* [読む文章]:

しかし、正しい表現を使っていても状況や人によっては、不快感を与えてしまうこともあります。相手へなにかを頼む際には、「~をお願いします」「~してください」とストレートに伝えず、「~していただいてもよろしいでしょうか」と相手へ判断をゆだねるような言い方をしたり、「お忙しいところ恐れ入りますが」「お手数をおかけしますが」などの言葉を和らげる クッション言葉 を使ったりすれば、円滑なコミュニケーションが可能になります。
TPOに合わせた使い方をする
敬語は、年齢や立場に関わらず関係性や状況にあわせ、相手への敬意や思いやりの心を持って使うのが大切です。
気持ちや価値観を押し付けないように自分がへりくだる場面もありますが、過剰な謙遜は相手を不快にしてしまう場合もあります。ときには「おすすめのお菓子なので、よろしければ召し上がってみてください」など、率直な気持ちを伝えながら、相手への配慮を示すのも良いかもしれません。
ビジネスでよくある間違い4選
目上の人や取引先の人に配慮しているつもりでも、誤った言葉遣いをしてしまうと失礼になる場合もあります。ここで紹介する間違いやすい表現に気を付けて、敬語を正しく使えるようになりましょう。
同じ種類の敬語を重ねた「二重敬語」
二重敬語は、尊敬語と尊敬語、謙譲語と謙譲語を組み合わせた誤った表現です。
「お」と「召し上がる」の尊敬語を組み合わせた「お召し上がりになる」、「伺う」と「いたす」の謙譲語を組み合わせた「お伺いいたす」などの定着している言葉もありますが、基本的には間違いだということを知っておきましょう。
尊敬語の例
誤「お帰りになられる」
正「お帰りになる」
謙譲語の例
誤「拝見させていただきます」
正「拝見いたします」
尊敬語の例の「お帰りになられる」は「お帰り」に「られる」を付けた二重敬語、謙譲語の例の「拝見させていただきます」は「拝見」に「いただく」を付けた二重敬語で、どちらも誤った表現です。
また、「社長様」「会長様」など、役職に「様」を付ける表現も誤りのため、注意が必要です。
尊敬語、謙譲語の混同
敬語を使う対象をしっかりと理解しなければ、尊敬語、謙譲語を混同してしまう場合もあります。以下で、間違いやすい例を紹介します。
尊敬語の例
誤「私のご意見を発表します」
正「私の意見を発表いたします」
謙譲語の例
誤「受付で伺ってください」
正「受付でお尋ねください」
「私のご意見を発表します」は、「意見」に「ご」を付けることで「私」を立てており適切ではありません。「受付で伺ってください」は、相手側が主語にもかかわらず謙譲語の「伺う」を使っているため誤りです。
バイト敬語
バイト敬語とは、接客業で使われる独特な言い回しを指します。ファミリーレストランやコンビニエンスストアでよく使われるため「ファミコン敬語」とも呼ばれています。バイト敬語は誤った表現なので、使用しないようにしましょう。

* [レイアウト要素の注釈]:
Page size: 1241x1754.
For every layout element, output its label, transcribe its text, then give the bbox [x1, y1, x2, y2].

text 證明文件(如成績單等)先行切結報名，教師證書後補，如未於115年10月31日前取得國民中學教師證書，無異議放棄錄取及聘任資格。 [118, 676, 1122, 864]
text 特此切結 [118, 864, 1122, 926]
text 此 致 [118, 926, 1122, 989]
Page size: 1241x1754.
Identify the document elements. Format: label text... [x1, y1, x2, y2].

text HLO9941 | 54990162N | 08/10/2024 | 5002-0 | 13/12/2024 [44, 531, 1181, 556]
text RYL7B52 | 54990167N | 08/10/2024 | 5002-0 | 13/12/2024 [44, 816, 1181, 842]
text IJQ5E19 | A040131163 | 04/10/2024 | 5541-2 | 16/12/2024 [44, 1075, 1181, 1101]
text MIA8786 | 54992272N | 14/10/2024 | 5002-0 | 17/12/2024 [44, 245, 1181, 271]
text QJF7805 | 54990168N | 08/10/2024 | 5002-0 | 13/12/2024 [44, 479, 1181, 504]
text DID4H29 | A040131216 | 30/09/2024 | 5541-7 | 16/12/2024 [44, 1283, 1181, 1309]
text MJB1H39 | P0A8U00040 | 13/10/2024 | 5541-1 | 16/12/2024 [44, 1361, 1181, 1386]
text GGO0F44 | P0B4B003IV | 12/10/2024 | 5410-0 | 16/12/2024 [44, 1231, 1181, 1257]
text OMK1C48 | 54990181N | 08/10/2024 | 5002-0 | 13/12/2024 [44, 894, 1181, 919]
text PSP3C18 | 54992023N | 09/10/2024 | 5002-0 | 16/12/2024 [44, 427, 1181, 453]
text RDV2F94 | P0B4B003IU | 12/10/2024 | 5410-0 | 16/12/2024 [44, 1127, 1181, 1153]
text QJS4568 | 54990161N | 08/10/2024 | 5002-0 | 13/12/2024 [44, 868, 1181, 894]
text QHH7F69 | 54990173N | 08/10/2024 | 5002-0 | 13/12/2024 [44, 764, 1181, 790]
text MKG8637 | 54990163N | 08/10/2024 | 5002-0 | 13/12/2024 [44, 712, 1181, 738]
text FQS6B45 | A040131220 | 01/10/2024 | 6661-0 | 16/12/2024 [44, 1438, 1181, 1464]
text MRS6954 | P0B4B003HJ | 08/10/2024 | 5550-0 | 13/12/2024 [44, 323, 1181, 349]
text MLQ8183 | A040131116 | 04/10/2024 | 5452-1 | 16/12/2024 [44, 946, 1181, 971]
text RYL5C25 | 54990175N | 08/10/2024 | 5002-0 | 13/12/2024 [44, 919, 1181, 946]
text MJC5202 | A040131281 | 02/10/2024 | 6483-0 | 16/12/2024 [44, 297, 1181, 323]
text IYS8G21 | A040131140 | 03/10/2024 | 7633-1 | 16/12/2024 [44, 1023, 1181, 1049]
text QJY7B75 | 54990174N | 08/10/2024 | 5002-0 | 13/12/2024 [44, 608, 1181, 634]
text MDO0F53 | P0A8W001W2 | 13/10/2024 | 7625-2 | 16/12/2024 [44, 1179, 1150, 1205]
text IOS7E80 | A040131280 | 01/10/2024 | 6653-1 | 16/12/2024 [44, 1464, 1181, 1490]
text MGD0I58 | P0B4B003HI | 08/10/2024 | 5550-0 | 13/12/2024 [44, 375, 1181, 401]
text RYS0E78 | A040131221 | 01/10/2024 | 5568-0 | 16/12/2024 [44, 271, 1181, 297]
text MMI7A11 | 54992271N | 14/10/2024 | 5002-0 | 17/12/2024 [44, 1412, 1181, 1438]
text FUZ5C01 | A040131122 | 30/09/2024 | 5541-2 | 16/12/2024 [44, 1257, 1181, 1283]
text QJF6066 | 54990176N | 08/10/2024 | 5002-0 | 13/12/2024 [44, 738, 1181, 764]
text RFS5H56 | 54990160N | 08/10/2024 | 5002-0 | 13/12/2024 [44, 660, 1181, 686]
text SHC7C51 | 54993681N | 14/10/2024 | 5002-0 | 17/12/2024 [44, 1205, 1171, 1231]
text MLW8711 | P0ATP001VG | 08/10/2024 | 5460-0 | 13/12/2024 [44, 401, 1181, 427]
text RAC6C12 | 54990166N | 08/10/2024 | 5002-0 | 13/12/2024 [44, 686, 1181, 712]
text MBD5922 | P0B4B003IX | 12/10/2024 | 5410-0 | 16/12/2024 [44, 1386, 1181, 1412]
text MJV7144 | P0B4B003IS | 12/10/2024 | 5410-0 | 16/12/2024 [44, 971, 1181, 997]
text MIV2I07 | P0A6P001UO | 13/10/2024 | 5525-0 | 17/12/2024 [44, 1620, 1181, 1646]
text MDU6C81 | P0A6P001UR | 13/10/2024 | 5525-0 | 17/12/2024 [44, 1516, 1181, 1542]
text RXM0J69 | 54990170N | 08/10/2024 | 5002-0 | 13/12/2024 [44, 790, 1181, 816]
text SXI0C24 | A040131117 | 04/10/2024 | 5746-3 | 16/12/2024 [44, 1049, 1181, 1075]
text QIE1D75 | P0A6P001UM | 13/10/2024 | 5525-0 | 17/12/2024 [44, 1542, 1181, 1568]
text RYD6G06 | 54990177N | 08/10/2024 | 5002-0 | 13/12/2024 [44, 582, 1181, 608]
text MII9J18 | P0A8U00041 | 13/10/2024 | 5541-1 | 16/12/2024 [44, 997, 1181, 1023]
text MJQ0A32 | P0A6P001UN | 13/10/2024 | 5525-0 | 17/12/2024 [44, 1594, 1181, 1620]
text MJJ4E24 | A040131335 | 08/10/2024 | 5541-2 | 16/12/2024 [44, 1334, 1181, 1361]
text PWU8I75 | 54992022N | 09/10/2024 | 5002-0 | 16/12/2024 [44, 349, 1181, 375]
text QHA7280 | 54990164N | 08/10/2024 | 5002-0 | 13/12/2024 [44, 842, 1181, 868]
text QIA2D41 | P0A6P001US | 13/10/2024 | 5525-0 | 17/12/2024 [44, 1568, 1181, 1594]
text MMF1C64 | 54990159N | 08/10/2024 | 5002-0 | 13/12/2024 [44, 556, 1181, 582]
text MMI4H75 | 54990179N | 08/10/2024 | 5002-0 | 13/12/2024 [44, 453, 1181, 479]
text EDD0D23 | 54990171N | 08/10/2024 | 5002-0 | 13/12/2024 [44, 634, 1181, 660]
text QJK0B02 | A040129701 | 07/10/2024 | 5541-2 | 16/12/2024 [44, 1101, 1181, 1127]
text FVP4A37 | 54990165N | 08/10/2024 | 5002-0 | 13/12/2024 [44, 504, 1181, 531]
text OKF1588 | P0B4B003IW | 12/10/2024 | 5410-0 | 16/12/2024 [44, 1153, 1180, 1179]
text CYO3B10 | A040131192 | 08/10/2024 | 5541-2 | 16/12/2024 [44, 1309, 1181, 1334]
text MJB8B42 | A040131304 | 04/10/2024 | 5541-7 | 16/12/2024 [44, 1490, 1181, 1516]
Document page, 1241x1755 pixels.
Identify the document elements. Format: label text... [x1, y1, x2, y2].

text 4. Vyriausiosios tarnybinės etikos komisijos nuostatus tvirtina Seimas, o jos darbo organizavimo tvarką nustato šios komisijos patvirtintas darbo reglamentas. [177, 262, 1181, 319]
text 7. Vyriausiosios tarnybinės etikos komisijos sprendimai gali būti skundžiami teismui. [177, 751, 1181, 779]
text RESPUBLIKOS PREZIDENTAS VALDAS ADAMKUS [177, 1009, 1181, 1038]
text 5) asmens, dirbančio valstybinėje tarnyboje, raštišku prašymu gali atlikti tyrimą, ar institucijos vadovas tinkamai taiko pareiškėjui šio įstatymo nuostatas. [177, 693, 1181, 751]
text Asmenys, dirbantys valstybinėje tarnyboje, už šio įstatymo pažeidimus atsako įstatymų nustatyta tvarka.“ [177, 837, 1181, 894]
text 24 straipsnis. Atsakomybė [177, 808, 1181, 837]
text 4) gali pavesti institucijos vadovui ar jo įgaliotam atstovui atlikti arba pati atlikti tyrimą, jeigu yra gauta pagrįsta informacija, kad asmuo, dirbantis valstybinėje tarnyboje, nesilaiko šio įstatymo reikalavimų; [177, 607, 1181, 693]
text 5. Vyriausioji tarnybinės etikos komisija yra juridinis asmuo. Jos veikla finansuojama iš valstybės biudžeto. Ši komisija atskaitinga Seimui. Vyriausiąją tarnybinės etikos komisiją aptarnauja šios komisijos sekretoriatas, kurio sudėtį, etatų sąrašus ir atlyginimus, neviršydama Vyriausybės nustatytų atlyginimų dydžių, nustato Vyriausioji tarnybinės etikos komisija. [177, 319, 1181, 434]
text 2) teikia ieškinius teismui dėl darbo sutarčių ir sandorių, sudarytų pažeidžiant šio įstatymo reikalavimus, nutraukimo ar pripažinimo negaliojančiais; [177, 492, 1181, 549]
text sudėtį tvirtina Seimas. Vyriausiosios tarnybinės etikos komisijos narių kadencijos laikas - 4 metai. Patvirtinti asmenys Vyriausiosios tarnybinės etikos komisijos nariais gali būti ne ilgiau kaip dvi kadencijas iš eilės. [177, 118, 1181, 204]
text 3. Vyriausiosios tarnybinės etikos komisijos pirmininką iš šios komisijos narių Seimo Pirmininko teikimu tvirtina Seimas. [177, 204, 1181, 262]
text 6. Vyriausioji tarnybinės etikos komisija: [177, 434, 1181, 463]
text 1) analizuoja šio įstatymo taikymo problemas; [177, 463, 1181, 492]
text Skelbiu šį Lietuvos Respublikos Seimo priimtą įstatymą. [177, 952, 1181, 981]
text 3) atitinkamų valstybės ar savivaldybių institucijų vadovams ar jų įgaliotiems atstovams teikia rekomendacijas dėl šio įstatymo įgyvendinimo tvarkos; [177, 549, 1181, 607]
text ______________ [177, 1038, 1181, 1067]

* [取り組む課題]:
a) 敬語に関する文章について、次の問いに答えてください。
(i) 尊敬語の例で、「お帰りになられる」の正しい表現は何ですか。
(ii) バイト敬語は、ほかに何と呼ばれていますか。
(iii) 「受付で伺ってください」が誤りとされているのはなぜですか。
b) 敬語に関する文章を、最後の文の後から書き継いでください。
記録は別の出典から取られたものです。

* [各課題の解答]:
a)
(i) 「お帰りになる」です。
(ii) 「ファミコン敬語」と呼ばれています。
(iii) 相手側が主語であるにもかかわらず、謙譲語の「伺う」を使っているためです。

b)
バイト敬語
正しい敬語
店内でお召し上がりですか
店内で召し上がりますか
お名前を頂戴してもよろしいですか
お名前を伺ってもよろしいですか
○○様でございますね
○○様でいらっしゃいますね
お座りになって少々お待ちください
お掛けになって少々お待ちください
コーヒーと紅茶のどちらにいたしますか
コーヒーと紅茶のどちらになさいますか
ご注文のほうは以上でよろしいしょうか
ご注文は以上でよろしいでしょうか
温めてよろしかったでしょうか
温めてよろしいでしょうか
了解しました
かしこまりました
承知しました
オムライスになります
オムライスでございます
ご注文の品はお揃いになりましたか
ご注文の品は以上でよろしいでしょうか
5000円からお預かりします
5000円お預かりします
1500円ちょうどお預かりします
1500円ちょうど頂戴いたします
とんでもございません
とんでもないことでございます
なるほどですね
さようでございます
おっしゃるとおりです
すみません
申し訳ございません
申し訳ありません
失礼しました
わかりません
確認いたします
バイトでの敬語は以下の記事で詳しく解説しています。
バイトで正しい敬語を使えている?敬語の基本とよくある間違いを解説
使い方に注意が必要な「~させていただく」
「~させていただく」という表現は、自分が行うことに対して以下の2つの条件を満たす場合に使います。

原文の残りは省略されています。